Primary Aim
To document and describe breast cancer management (surgery, neoadjuvant / adjuvant chemotherapy and radiotherapy) during the COVID-19 pandemic and compare this to current (pre-COVID-19) management practice.
Secondary aims
Short term:
- The proportion of patients on ‘bridging’ neoadjuvant endocrine therapy who progress or fail to respond and so require surgery for clinical reasons earlier than anticipated.
- The proportion of patients planned for breast conserving surgery, having completion mastectomy for oncological reasons due altered indications for radiotherapy.
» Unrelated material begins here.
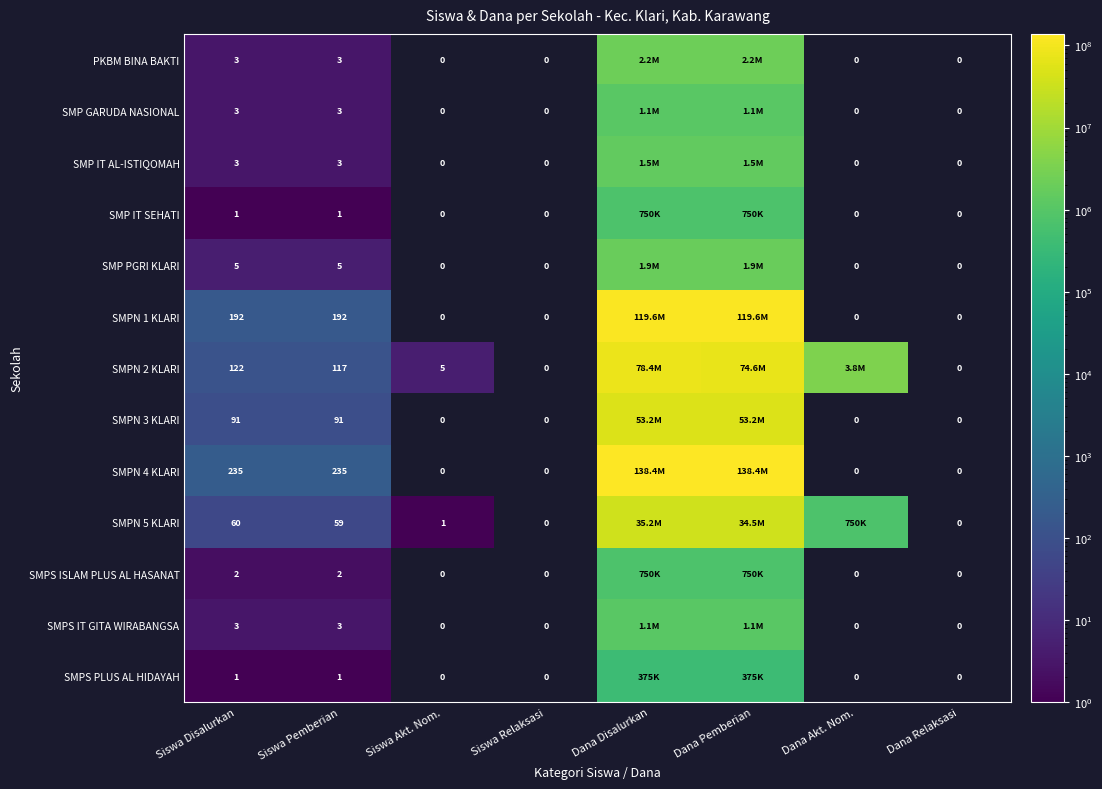

What is the total value across all series at Siswa Pemberian?

715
- The rate of delayed reconstruction for patients who requested immediate reconstruction (and having simple mastectomies instead).
- Proportion of presumed DCIS found to have an invasive component at surgery (usually ~20%).
- The proportion of patients having COVID-altered adjuvant therapies (e.g. omission of radiotherapy or systemic chemotherapy/targeted therapies).
Long term:
To gather a national cohort of patients with COVID-altered treatment pathways that can be interrogated in the future for oncological outcomes, including but not limited to:
- Risk of increased loco-regional recurrence and/or poorer overall survival in patients having breast conserving surgery, and omitted radiotherapy.
- Risk of increased loco-regional recurrence and/or poorer overall survival in patients having omitted neoadjuvant / adjuvant chemotherapy +/- targeted anti-HER2 therapy.
- Risk of disease progression and/or poorer overall survival in premenopausal and postmenopausal patients on ‘bridging’ primary endocrine therapy having delayed surgery.